Devant la faillite du système éducatif sous contrat, les écoles dégagées des impératifs de l’Education nationale se multiplient.
Les écoles privées hors contrat connaissent, semble-t-il, un succès grandissant depuis déjà plusieurs décennies. Pour comprendre le phénomène et savoir s’il est positif ou s’il faut s’en méfier, il faut d’abord se souvenir de plusieurs points. Le premier est, qu’en France, ce n’est pas l’école qui est obligatoire, mais l’instruction. On peut tout à fait ne pas envoyer ses enfants à l’école pourvu qu’ils apprennent, d’une manière ou d’une autre, le programme correspondant à leur âge. L’Éducation nationale enverra alors, chez les parents, un inspecteur pour vérifier que cette instruction a bien lieu.

* _DONNÉES FOURNIES_:
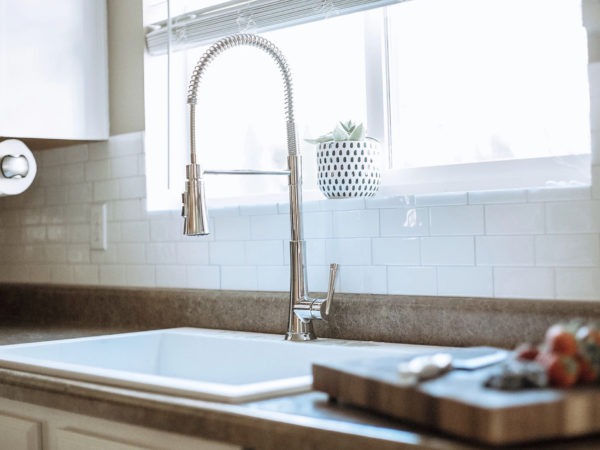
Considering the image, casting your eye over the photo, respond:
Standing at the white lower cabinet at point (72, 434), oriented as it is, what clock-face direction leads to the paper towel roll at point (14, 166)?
The paper towel roll is roughly at 4 o'clock from the white lower cabinet.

* _TRAVAIL DEMANDÉ_:
Reprenez le texte sur les écoles privées hors contrat et poursuivez-le à la suite de sa dernière phrase.

* _RÉPONSE ATTENDUE_:
Le second point est que nous sommes dans un régime de liberté scolaire. N’importe qui peut donc ouvrir une école dès lors que sont remplies quelques conditions d’âge, de diplôme, de capacité juridique et sous réserve de diverses déclarations. Si l’école passe contrat avec l’État, alors elle se trouve « sous contrat » et l’Éducation nationale rémunère les professeurs qui doivent alors être pourvus d’un titre d’État, le CAFEP, par exemple. Le coût, pour les parents, est, de ce fait, fortement abaissé. C’est le cas de la plupart des écoles privées, confessionnelles ou non.
Les écoles hors contrat se multiplient
Ce qui est nouveau, c’est que ce sont les établissements hors contrat qui progressent. Jusque récemment, il n’existait pourtant, dans cette catégorie, que les « boîtes à bac », dernier recours pour les élèves exclus de l’enseignement public. On se souvient des Sous-doués passent le bac. Aujourd’hui, c’est bien différent et tout se passe comme si de plus en plus de parents tentaient d’échapper à l’emprise d’une école publique qui n’est plus celle qu’elle était et qu’elle devrait continuer d’être.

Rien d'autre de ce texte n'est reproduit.